Start of Block
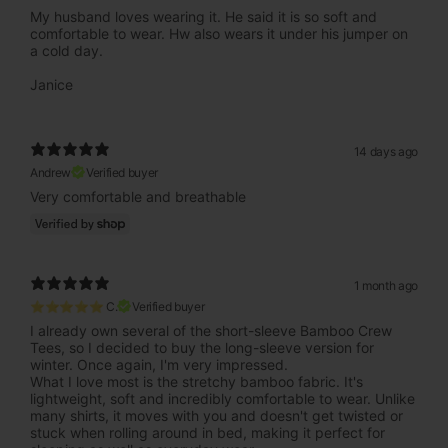
My husband loves wearing it. He said it is so soft and
comfortable to wear. Hw also wears it under his jumper on
a cold day.
Janice
14 days ago
Andrew
Verified buyer
Very comfortable and breathable
1 month ago
⭐⭐⭐⭐⭐ C.
Verified buyer
I already own several of the short-sleeve Bamboo Crew
Tees, so I decided to buy the long-sleeve version for
winter. Once again, I'm very impressed.
What I love most is the stretchy bamboo fabric. It's
lightweight, soft and incredibly comfortable to wear. Unlike
many shirts, it moves with you and doesn't get twisted or
stuck when rolling around in bed, making it perfect for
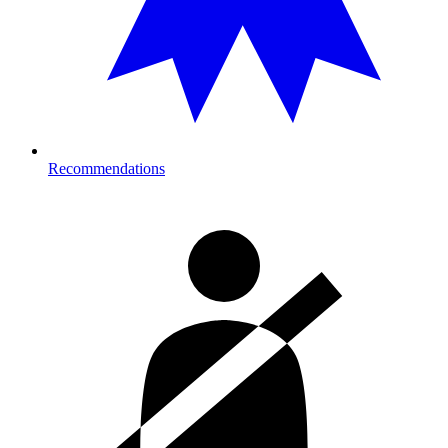
Recommendations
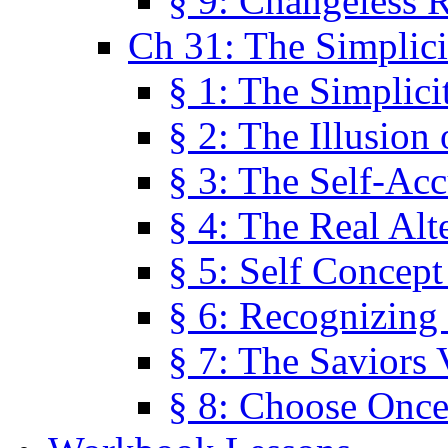
§ 9: Changeless R
Ch 31: The Simplici
§ 1: The Simplici
§ 2: The Illusion
§ 3: The Self-Ac
§ 4: The Real Alt
§ 5: Self Concept
§ 6: Recognizing 
§ 7: The Saviors 
§ 8: Choose Once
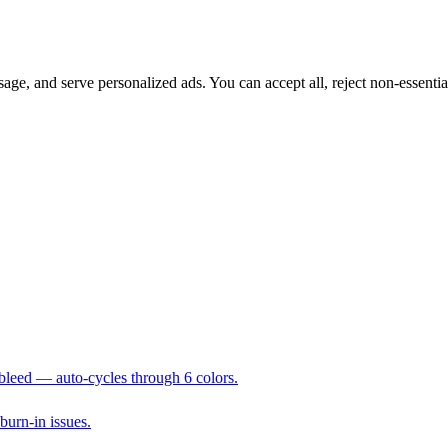
sage, and serve personalized ads. You can accept all, reject non-essenti
 bleed — auto-cycles through 6 colors.
 burn-in issues.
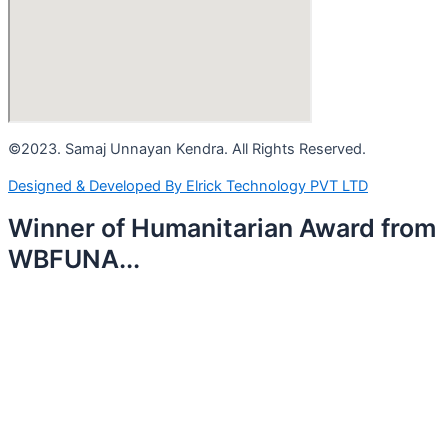
©2023. Samaj Unnayan Kendra. All Rights Reserved.
Designed & Developed By Elrick Technology PVT LTD
Winner of Humanitarian Award from
WBFUNA...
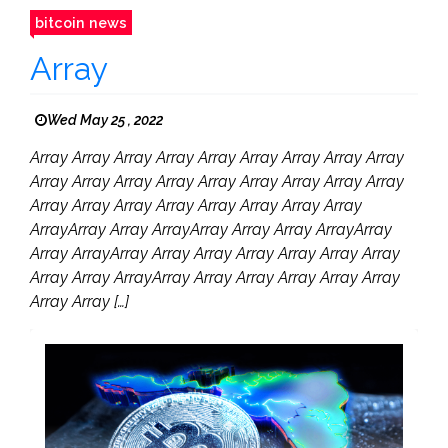
bitcoin news
Array
Wed May 25 , 2022
Array Array Array Array Array Array Array Array Array
Array Array Array Array Array Array Array Array Array
Array Array Array Array Array Array Array Array
ArrayArray Array ArrayArray Array Array ArrayArray
Array ArrayArray Array Array Array Array Array Array
Array Array ArrayArray Array Array Array Array Array
Array Array […]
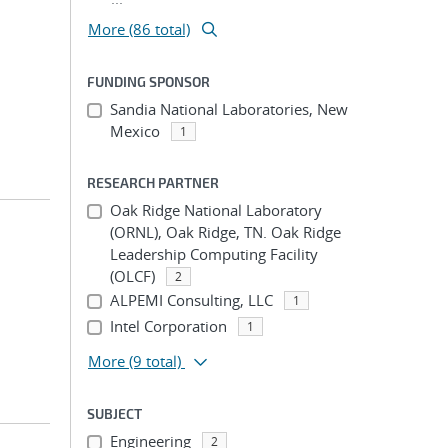
More (86 total)
FUNDING SPONSOR
Sandia National Laboratories, New
Mexico
1
RESEARCH PARTNER
Oak Ridge National Laboratory
(ORNL), Oak Ridge, TN. Oak Ridge
Leadership Computing Facility
(OLCF)
2
ALPEMI Consulting, LLC
1
Intel Corporation
1
More
(9 total)
SUBJECT
Engineering
2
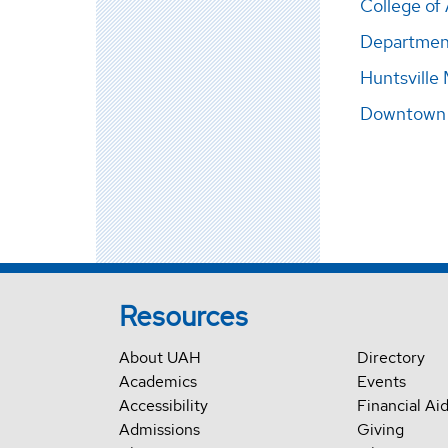
College of 
Departmen
Huntsville
Downtown H
Resources
About UAH
Directory
Academics
Events
Accessibility
Financial Ai
Admissions
Giving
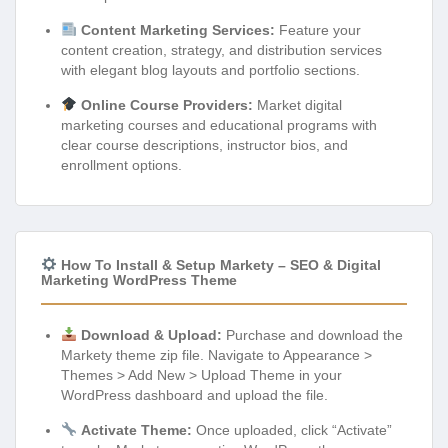
Content Marketing Services:
Feature your
content creation, strategy, and distribution services
with elegant blog layouts and portfolio sections.
Online Course Providers:
Market digital
marketing courses and educational programs with
clear course descriptions, instructor bios, and
enrollment options.
How To Install & Setup Markety – SEO & Digital
Marketing WordPress Theme
Download & Upload:
Purchase and download the
Markety theme zip file. Navigate to Appearance >
Themes > Add New > Upload Theme in your
WordPress dashboard and upload the file.
Activate Theme:
Once uploaded, click “Activate”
End of Block
▶ _Required action_
Only the pictures stay out; the rest of the entries above must be written out exactly.

▶ _Task output_
My husband loves wearing it. He said it is so soft and
comfortable to wear. Hw also wears it under his jumper on
a cold day.
Janice
14 days ago
Andrew
Verified buyer
Very comfortable and breathable
1 month ago
⭐⭐⭐⭐⭐ C.
Verified buyer
I already own several of the short-sleeve Bamboo Crew
Tees, so I decided to buy the long-sleeve version for
winter. Once again, I'm very impressed.
What I love most is the stretchy bamboo fabric. It's
lightweight, soft and incredibly comfortable to wear. Unlike
many shirts, it moves with you and doesn't get twisted or
stuck when rolling around in bed, making it perfect for
Recommendations
§ 9: Changeless R
Ch 31: The Simplici
§ 1: The Simplici
§ 2: The Illusion
§ 3: The Self-Ac
§ 4: The Real Alt
§ 5: Self Concept
§ 6: Recognizing 
§ 7: The Saviors 
§ 8: Choose Once
sage, and serve personalized ads. You can accept all, reject non-essenti
 bleed — auto-cycles through 6 colors.
 burn-in issues.
©2023. Samaj Unnayan Kendra. All Rights Reserved.
Designed & Developed By Elrick Technology PVT LTD
Winner of Humanitarian Award from
WBFUNA...
bitcoin news
Array
Wed May 25 , 2022
Array Array Array Array Array Array Array Array Array
Array Array Array Array Array Array Array Array Array
Array Array Array Array Array Array Array Array
ArrayArray Array ArrayArray Array Array ArrayArray
Array ArrayArray Array Array Array Array Array Array
Array Array ArrayArray Array Array Array Array Array
Array Array […]
More (86 total)
FUNDING SPONSOR
Sandia National Laboratories, New
Mexico
1
RESEARCH PARTNER
Oak Ridge National Laboratory
(ORNL), Oak Ridge, TN. Oak Ridge
Leadership Computing Facility
(OLCF)
2
ALPEMI Consulting, LLC
1
Intel Corporation
1
More
(9 total)
SUBJECT
Engineering
2
College of 
Departmen
Huntsville
Downtown H
Resources
About UAH
Directory
Academics
Events
Accessibility
Financial Ai
Admissions
Giving
Content Marketing Services:
Feature your
content creation, strategy, and distribution services
with elegant blog layouts and portfolio sections.
Online Course Providers:
Market digital
marketing courses and educational programs with
clear course descriptions, instructor bios, and
enrollment options.
How To Install & Setup Markety – SEO & Digital
Marketing WordPress Theme
Download & Upload:
Purchase and download the
Markety theme zip file. Navigate to Appearance >
Themes > Add New > Upload Theme in your
WordPress dashboard and upload the file.
Activate Theme:
Once uploaded, click “Activate”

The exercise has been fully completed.